A heartfelt thank you for your encouranging words. They do make me feel like this return to knitting is journey of the soul that I'm not taking alone, but with all of you - my friends, thanks to the Internet!
Picking up my knitting needles and casting on after eleven years was strange. My hands felt very awkward holding those two pointy objects, and my movements were terribly ungraceful: I made stitches like someone trying to penetrate the hard winter soil with a spade. I'd completely forgotten how to knit, and realized I needed to learn all over again. Also, I saw that couldn't do it by myself.
But my grandmother who'd taught me as a child isn't around any more, my mother lives far away, and there are no bookstores or libraries nearby. To make matters worse, the pattern I'd bought from the Internet was in English: so not only did I have to learn how to knit all over again, but I had to do it in English! In lieu of my nonna and mamma, I found a wonderful virtual American granny, who showed me over and over, in my own time, every step and stitch in soothing English.
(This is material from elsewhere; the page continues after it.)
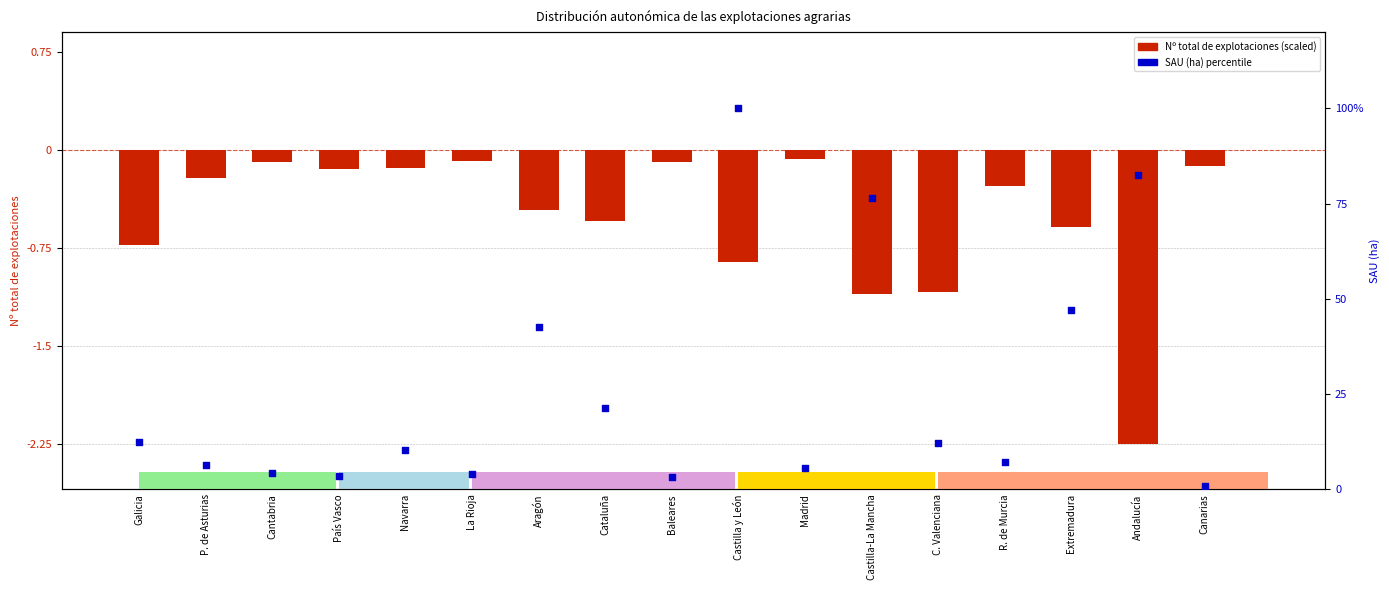

What is the total value across all series at Cantabria?

4.1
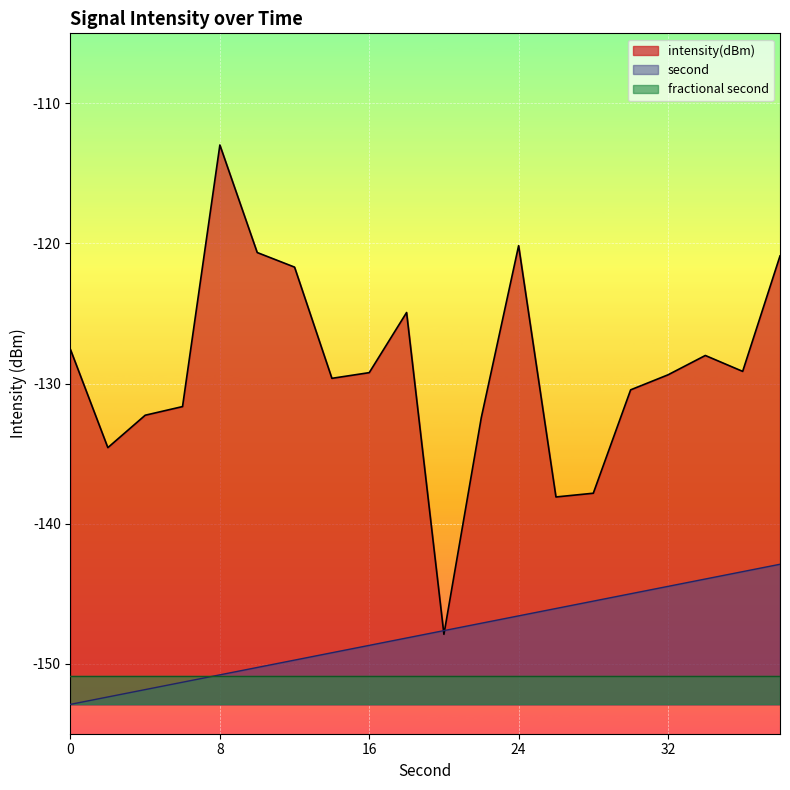

True or false: the data has more than 0 interior local peaks.

True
There are a lot of opinions circulating about what a time-sink the virtual world of the Internet can be (all voiced over the Internet!). I tend to see things differently: the Internet is such a great and useful tool & resource, especially for people like me who live in the middle of nowhere. Sure, it's a tool that, like everything in life, needs to be used well and wisely, with moderation, and not abused - a crucially important example we must set for the younger generations. But the Internet, at its best, is a wonderful place, where we can connect with people we'd never encounter otherwise.
Thanks to the Internet, I found The KnitWitch, who's uploaded about 50 excellent tutorials on YouTube, and who for several days became my virtual granny, re-teaching me how to knit. In English, over the Internet.